Much of Williams’s anthem could be called a survivalist song, as it praises living off the land:
The preacher man says it’s the end of time
And the Mississippi River she’s a-goin’ dry
The interest is up and the Stock Market’s down
And you only get mugged if you go downtown
The biggest problem is not that it’s the end of time, nor that rivers are drying up. It doesn’t matter if the stock market tanks, because it is mostly owned by sexually sterile boomers and Gen Xers — and Jews own a good seventh of it or so.
The real problem is that if you go downtown, you get mugged, and, to paraphrase Donald Trump, “somebody’s doing the mugging.” In one fashion or another, non-whites of all varieties have been mugging white Americans. Jews, Middle Easterners, and Asians mug them out of high-status jobs, Hispanics mug working-class whites out of the ability to demand a living wage, and blacks mug them literally.

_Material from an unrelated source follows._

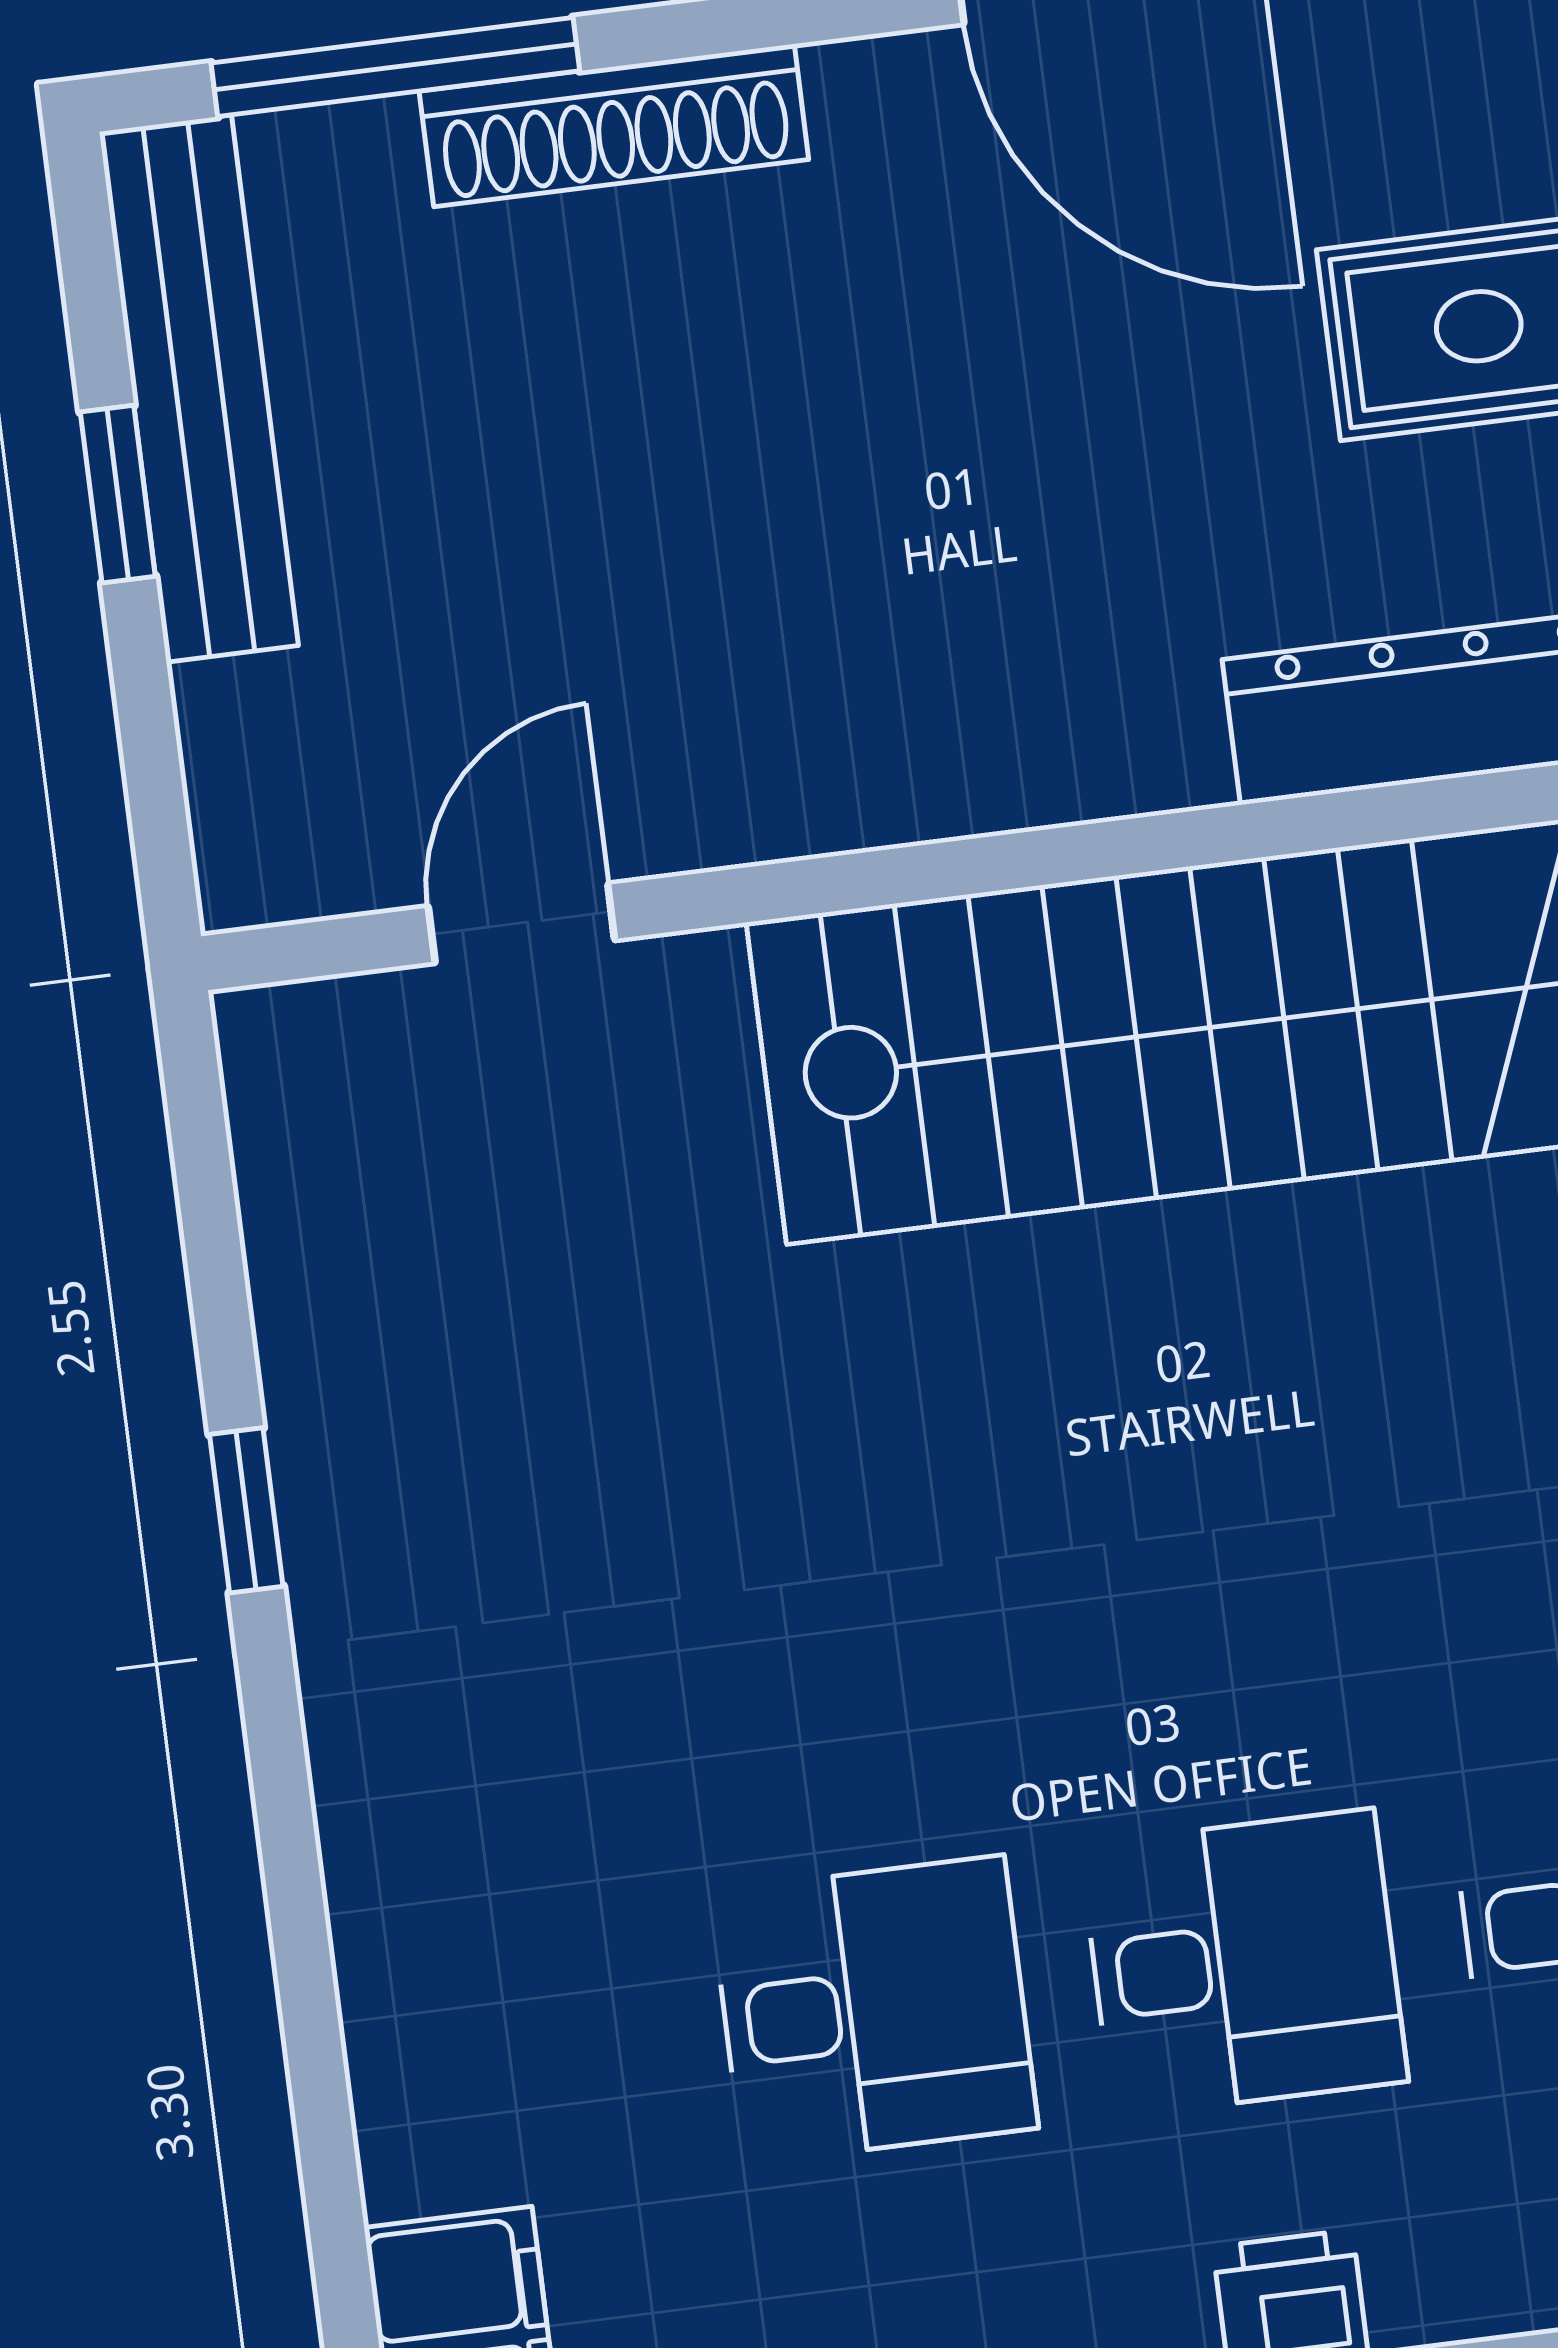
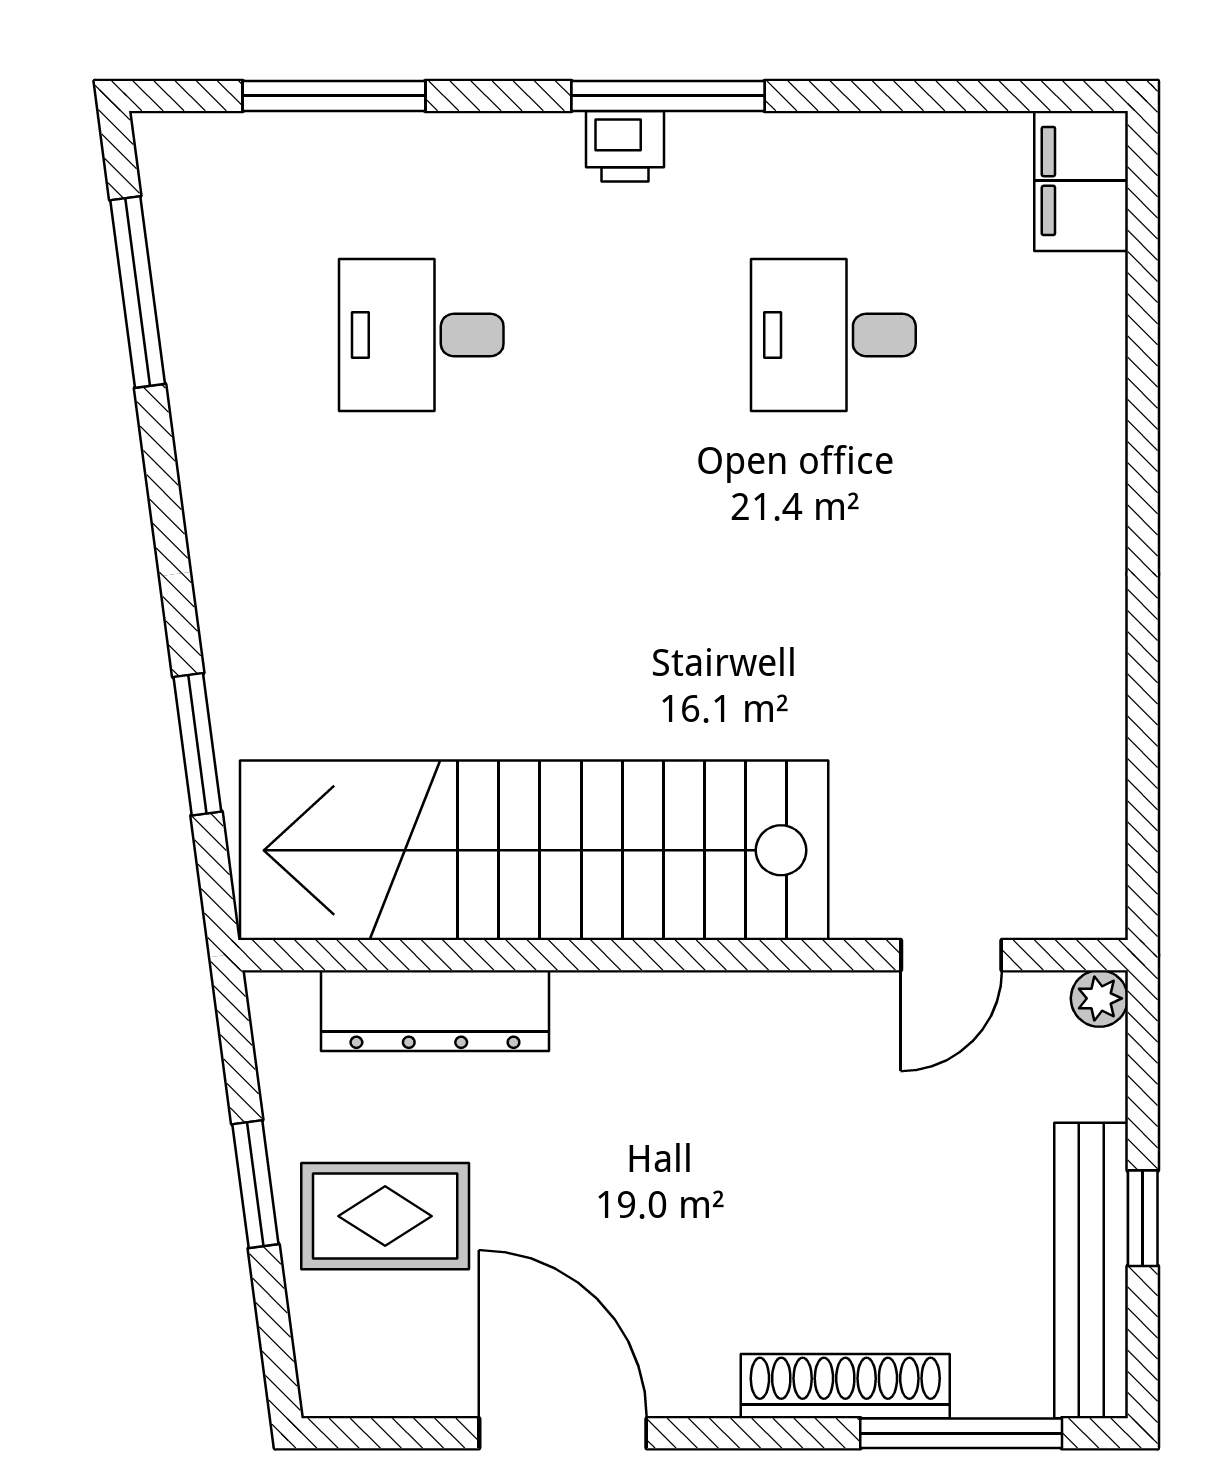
plant: (246, 879) -> (1099, 998), added
window: (246, 1510) -> (1143, 652), removed
desk: (1244, 1963) -> (627, 335), removed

Williams’ song has prepper undertones because he sings of country folk being able to live off the land, unlike urbanites, and the implication is that because they can survive a collapse better, they are heartier.
Assuming music is a universal language of emotion, maybe whites should listen to old music from the Baroque and Medieval periods, when whites celebrated their socioeconomic immune-system reactions to Jewish usurers and invading Mongol and Turkish armies. But until that becomes a trend, country music isn’t that bad in the meantime. The truthful kind, that is.